Le premier cas est celui d’un garçon de 23 mois qui est examiné pour une toux anormale. Le scanner pulmonaire montre la présence de nombreuses masses disséminées le long des bronches. La biopsie révèle qu’il s’agit d’un cancer neuroendocrinien de haut grade avec une différenciation glandulaire focale.
L’enfant est né par voie basse, à terme, d’une femme de 35 ans, chez laquelle a été diagnostiqué un carcinome épidermoïde du col utérin trois mois après l’accouchement. Elle n’avait pas été vaccinée contre l’HPV, et son frottis était « normal » en début de grossesse. Elle a subi une hystérectomie totale avec lymphadénectomie et quatre cycles de chimiothérapie.

Des métastases (poumon, foie, os) se développent au cours des trois années suivantes.

Elle reçoit un traitement de 4 cycles de nivolumab, mais décède après 5 mois d’évolution.
A cette période, aucun lien n’est suspecté entre le cancer maternel et celui de l’enfant, les deux tumeurs ayant des caractéristiques histologiques différentes.
Selon le souhait des parents, l’enfant est suivi sans traitement jusqu’à l’âge de 3 ans. Il est  traité, un an après le diagnostic (cisplatin + irinotecan , carboplatin + etoposide). Sous traitement, certaines tumeurs régressent alors que d’autres progressent.
Le séquençage de l’ADN (NGS) des lésions pulmonaires de l’enfant et de la tumeur cervicale maternelle retrouve les mêmes mutations pathogènes de KRAS et TP 53 etc…, alors que ces anomalies ne sont pas décelées dans les tissus sains de l’enfant, car elles n’ont pas été « héritées » via la lignée germinale.
Par ailleurs, l’analyse en FISH montre l’absence de chromosome Y dans les tissus tumoraux du garçon, prouvant là aussi qu’il s’agit de la transmission directe de la tumeur maternelle.
Un papillomavirus, HPV18, est retrouvé sur la tumeur de la mère et celle de l’enfant.
L’enfant est secondairement traité par le nivolumab (14 cycles) puis  subit une lobectomie où on ne retrouve que des lésions fibreuses séquellaires. Après un an de suivi, il n’a aucun signe de récidive.

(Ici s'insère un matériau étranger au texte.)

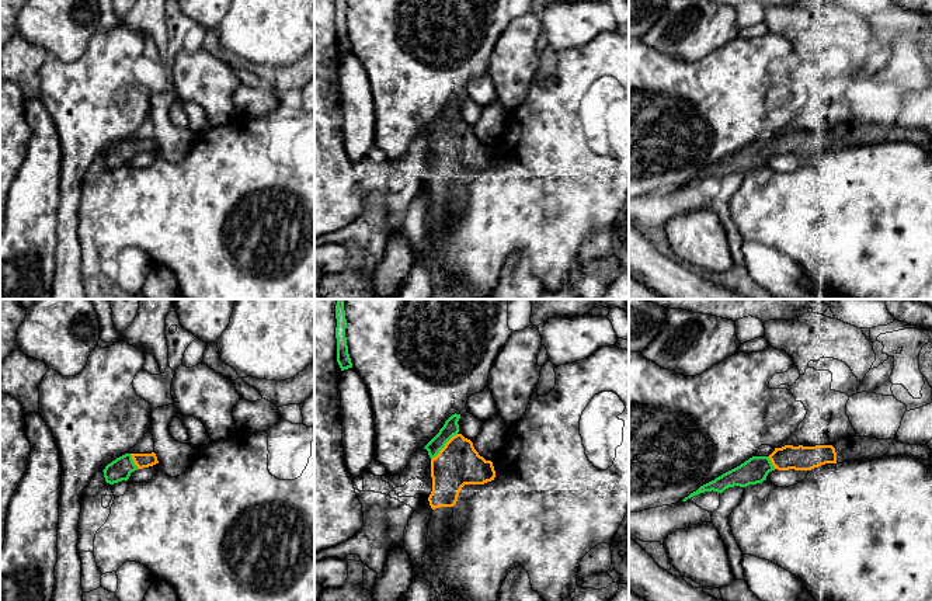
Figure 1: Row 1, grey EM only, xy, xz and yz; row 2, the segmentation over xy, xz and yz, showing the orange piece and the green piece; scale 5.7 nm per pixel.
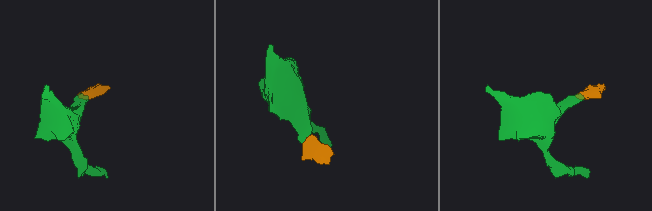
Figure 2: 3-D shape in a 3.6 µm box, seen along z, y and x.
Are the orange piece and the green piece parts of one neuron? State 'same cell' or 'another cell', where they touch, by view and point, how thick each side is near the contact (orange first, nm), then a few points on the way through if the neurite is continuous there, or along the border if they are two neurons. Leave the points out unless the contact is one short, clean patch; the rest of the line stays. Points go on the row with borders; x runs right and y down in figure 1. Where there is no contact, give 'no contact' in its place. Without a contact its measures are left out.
same cell; meets orange in xz at (444, 447); 260 nm thick on the orange side, 90 nm on the other; runs through xz (458, 464), (444, 447), (451, 427)

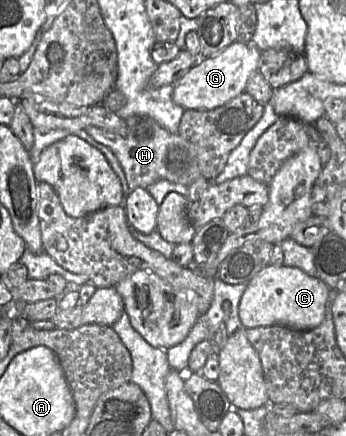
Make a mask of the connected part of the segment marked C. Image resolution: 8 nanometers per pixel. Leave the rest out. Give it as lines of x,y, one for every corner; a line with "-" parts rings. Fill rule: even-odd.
269,264
247,282
238,307
242,328
280,325
297,331
313,330
324,320
330,290
317,276
309,276
300,268

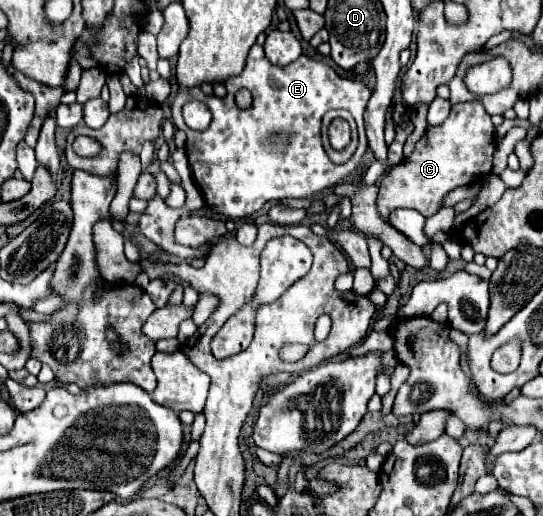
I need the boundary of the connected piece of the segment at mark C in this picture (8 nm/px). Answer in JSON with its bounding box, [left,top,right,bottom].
[377,99,495,223]

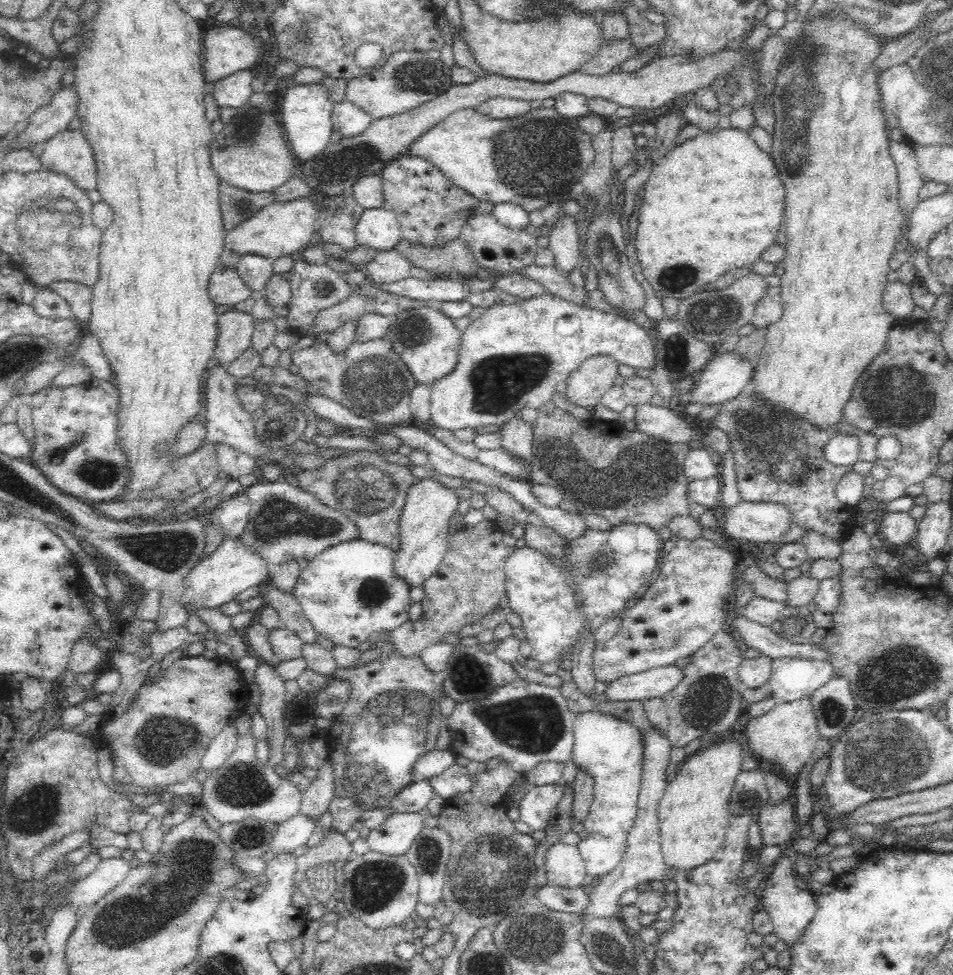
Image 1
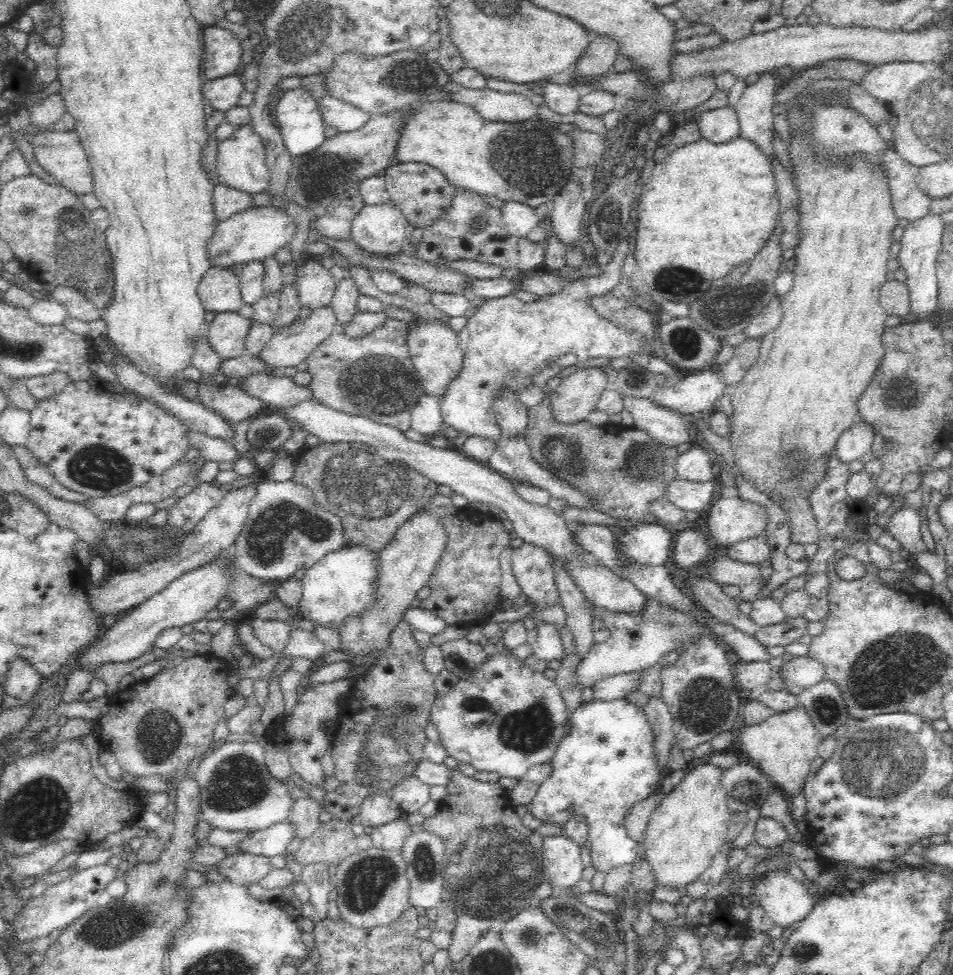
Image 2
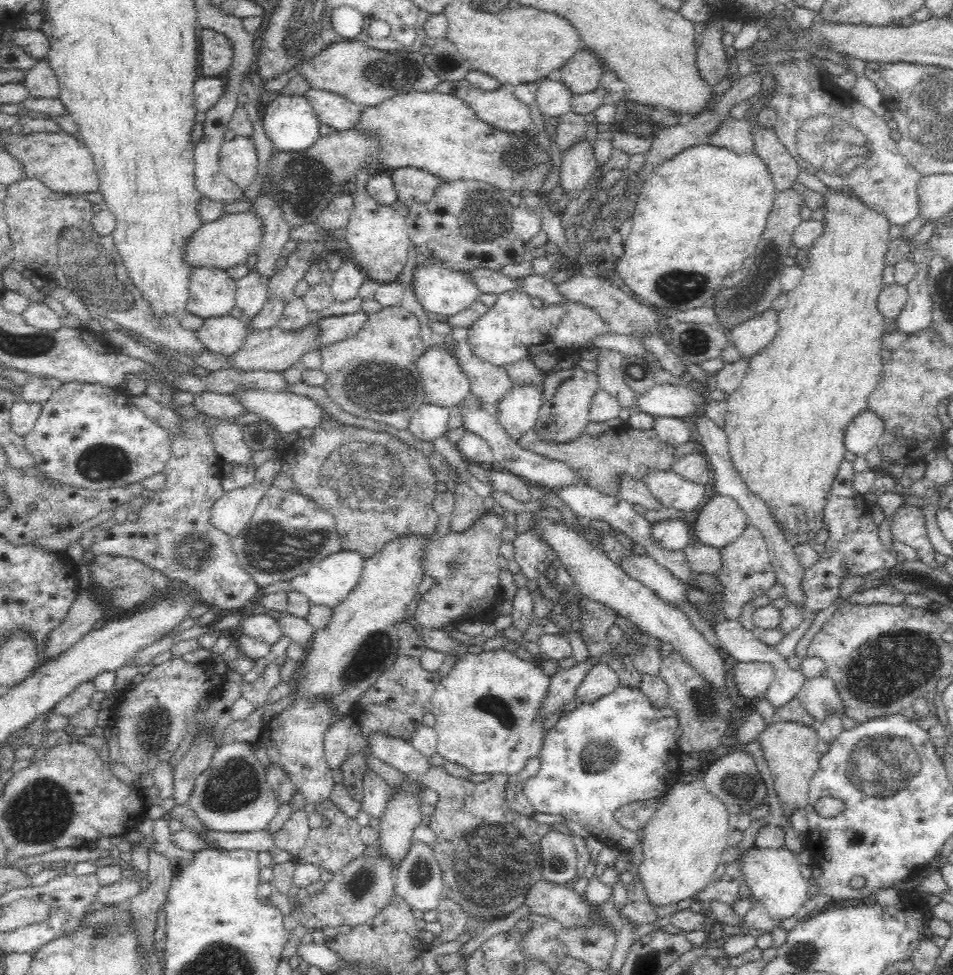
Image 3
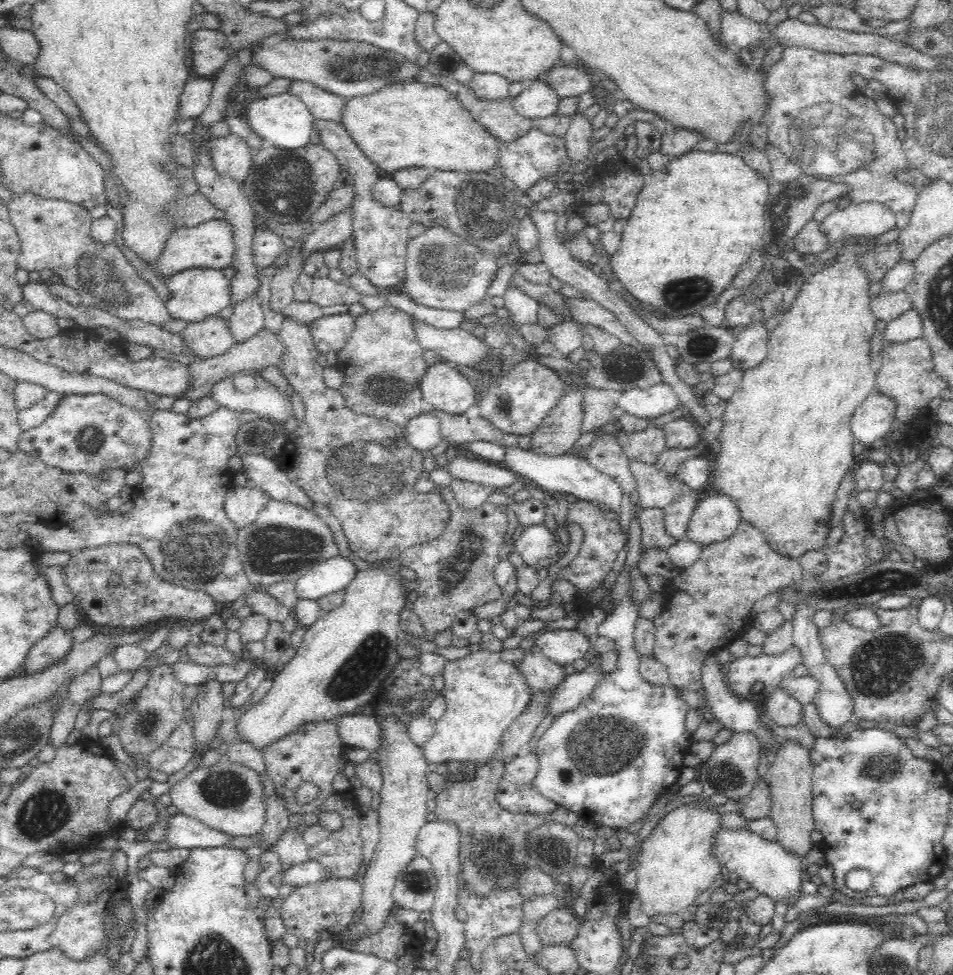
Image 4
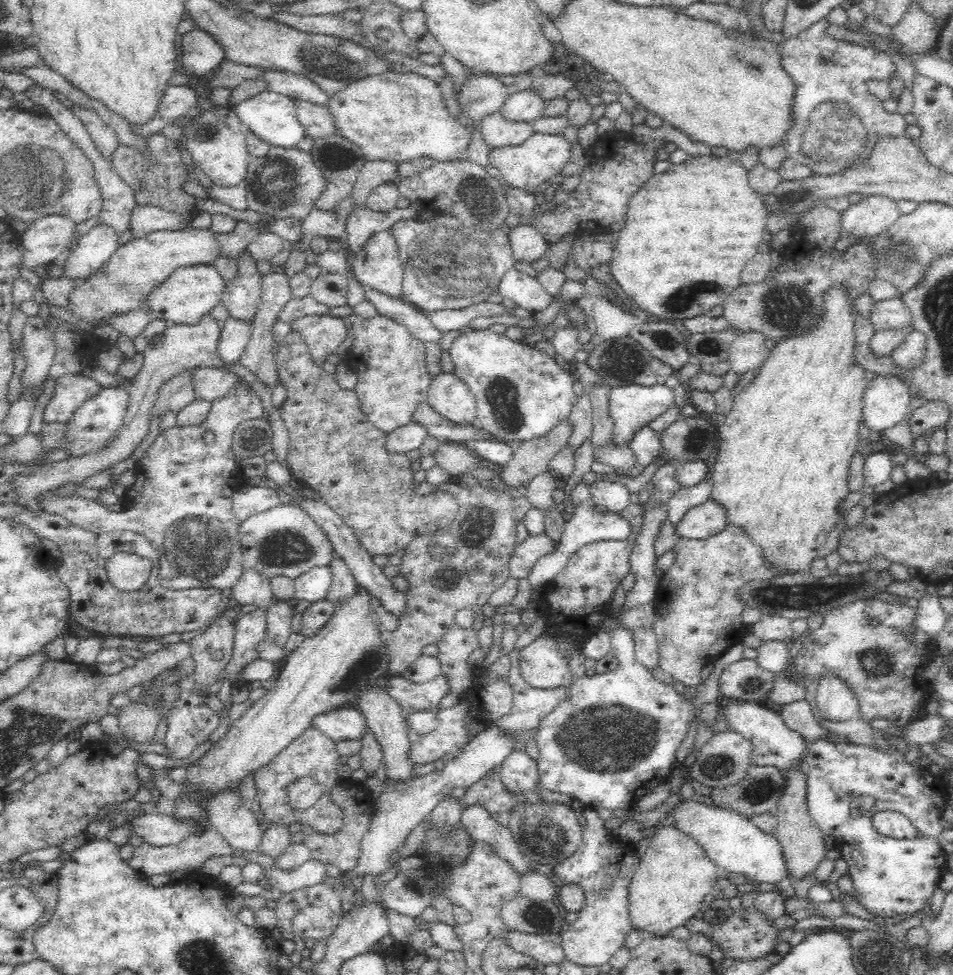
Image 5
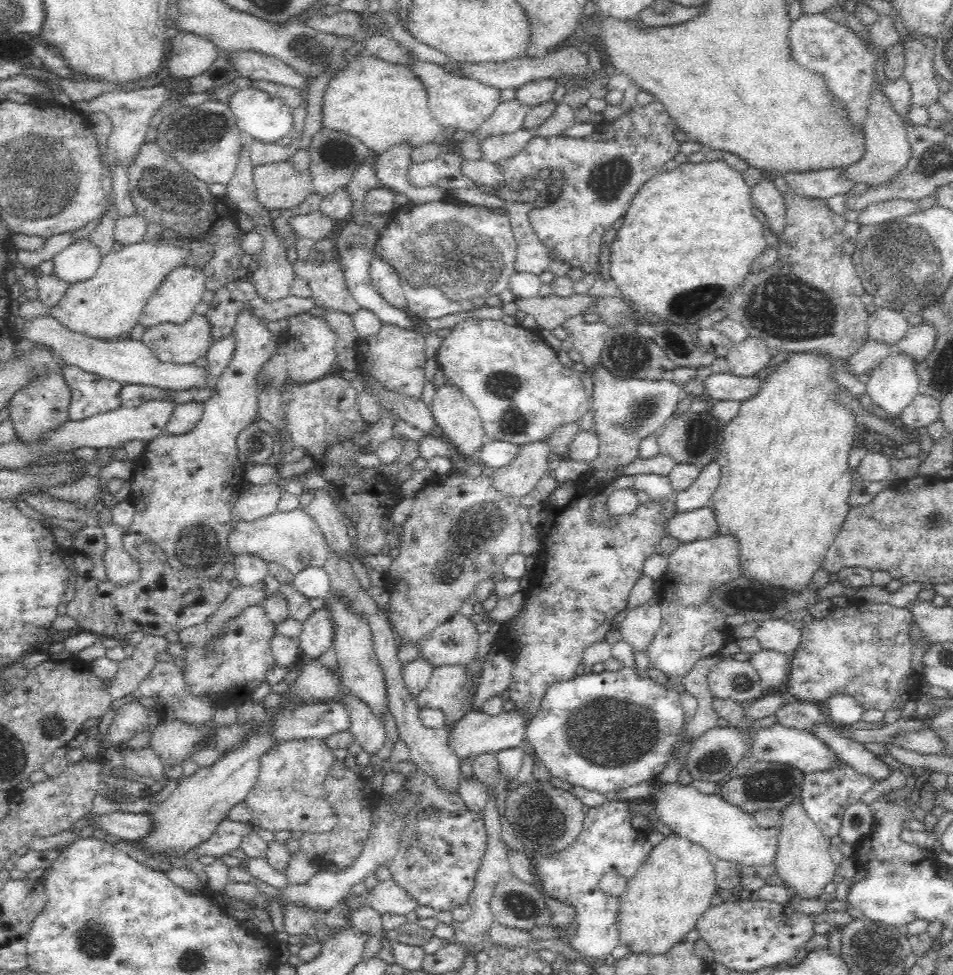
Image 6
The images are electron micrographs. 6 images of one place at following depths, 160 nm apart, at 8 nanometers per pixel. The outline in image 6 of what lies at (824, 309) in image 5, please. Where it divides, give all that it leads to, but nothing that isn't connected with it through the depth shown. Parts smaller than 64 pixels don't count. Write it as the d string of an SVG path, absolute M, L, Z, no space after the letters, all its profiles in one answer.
M808 350L808 352L788 353L784 361L779 362L776 369L764 379L760 391L753 394L753 398L744 400L741 403L738 415L732 418L727 424L723 424L720 429L720 442L718 446L718 455L715 461L720 465L720 484L716 492L712 494L711 506L718 519L718 533L733 534L740 543L740 566L743 570L742 576L757 580L768 586L777 586L790 590L802 590L806 584L811 584L811 580L816 568L822 567L827 550L834 542L836 535L842 530L851 505L849 496L853 487L851 468L848 466L850 451L853 449L856 440L856 427L858 423L854 413L848 410L848 407L840 405L838 394L848 392L832 376L832 371L837 370L832 364L833 359L827 354Z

Même HPV chez l’enfant et chez la mère dans le second cas aussi

Le second cas concerne un garçon de 6 ans chez qui on découvre un adénocarcinome mucineux du poumon. Lui aussi est né par voie basse, d’une femme atteinte d’un adénocarcinome du col utérin diagnostiqué à la suite de l’accouchement. Les tumeurs de la mère et de l’enfant, qui ont des caractéristiques histologiques similaires, partagent aussi les mêmes mutations de gènes impliqués dans la cancérisation (KRAS, STK11…), sans qu’elles soient retrouvées dans les tissus sains, ces mutations n’étant pas transmises par les gamètes. Dans ce cas aussi, l’analyse FISH montre l’absence de chromosome Y dans les cellules tumorales du garçon. Enfin, les tumeurs de la mère et de l’enfant sont elles aussi positives au même papillomavirus, ici l’HPV16.

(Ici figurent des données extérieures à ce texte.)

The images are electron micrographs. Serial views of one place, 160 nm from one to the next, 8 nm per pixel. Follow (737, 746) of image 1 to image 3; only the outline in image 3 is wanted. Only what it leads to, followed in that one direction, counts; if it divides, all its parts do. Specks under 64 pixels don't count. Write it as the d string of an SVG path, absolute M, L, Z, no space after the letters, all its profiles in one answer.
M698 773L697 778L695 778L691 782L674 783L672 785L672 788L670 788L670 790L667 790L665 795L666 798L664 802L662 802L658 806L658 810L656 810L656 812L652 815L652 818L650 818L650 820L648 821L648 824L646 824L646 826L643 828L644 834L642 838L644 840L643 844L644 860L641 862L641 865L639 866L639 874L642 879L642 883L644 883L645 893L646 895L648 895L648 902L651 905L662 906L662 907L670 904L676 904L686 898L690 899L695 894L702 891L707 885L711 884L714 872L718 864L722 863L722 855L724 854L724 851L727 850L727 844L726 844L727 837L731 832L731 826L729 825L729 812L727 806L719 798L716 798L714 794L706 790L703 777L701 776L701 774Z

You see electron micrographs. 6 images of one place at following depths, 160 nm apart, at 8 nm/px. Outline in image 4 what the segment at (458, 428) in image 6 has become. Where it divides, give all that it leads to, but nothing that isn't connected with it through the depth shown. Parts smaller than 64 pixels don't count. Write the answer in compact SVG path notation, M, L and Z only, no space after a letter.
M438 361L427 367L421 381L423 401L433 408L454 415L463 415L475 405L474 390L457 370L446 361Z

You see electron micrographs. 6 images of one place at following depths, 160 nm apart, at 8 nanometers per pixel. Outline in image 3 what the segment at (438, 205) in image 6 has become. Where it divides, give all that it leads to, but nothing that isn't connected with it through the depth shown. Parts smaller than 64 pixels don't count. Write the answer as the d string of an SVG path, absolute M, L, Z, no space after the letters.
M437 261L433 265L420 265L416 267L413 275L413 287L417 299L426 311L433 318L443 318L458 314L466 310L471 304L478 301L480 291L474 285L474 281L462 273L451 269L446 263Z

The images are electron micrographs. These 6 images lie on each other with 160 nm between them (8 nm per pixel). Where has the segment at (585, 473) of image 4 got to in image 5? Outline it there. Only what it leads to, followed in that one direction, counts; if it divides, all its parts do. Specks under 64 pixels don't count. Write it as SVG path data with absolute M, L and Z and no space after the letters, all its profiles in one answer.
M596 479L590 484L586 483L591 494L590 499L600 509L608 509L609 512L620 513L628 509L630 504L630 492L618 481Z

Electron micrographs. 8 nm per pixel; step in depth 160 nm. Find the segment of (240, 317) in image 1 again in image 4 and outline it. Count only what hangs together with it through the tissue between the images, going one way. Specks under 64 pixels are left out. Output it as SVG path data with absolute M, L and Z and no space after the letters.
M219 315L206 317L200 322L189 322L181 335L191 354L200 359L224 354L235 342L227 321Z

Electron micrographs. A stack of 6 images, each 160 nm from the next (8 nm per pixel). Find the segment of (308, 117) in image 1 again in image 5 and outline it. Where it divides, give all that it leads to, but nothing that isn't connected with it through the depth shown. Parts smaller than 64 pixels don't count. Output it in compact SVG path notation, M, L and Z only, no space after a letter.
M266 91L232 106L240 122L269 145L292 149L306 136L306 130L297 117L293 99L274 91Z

Il est évidemment recommandé d’accoucher par césarienne les mères atteintes d’un cancer du col…mais, pour ne pas en arriver là, il est aussi recommandé de faire une recherche du papillomavirus lors de la visite pré-conceptionnelle… Enfin, il est encore mieux de vacciner précocement les jeunes filles pour éviter ce type de transmission morbide.

Dr Catherine Vicariot

RÉFÉRENCE

Arakawa A et coll. : Vaginal Transmission of Cancer from Mothers with Cervical Cancer to Infants. N Engl J Med., 2021;384:42-50.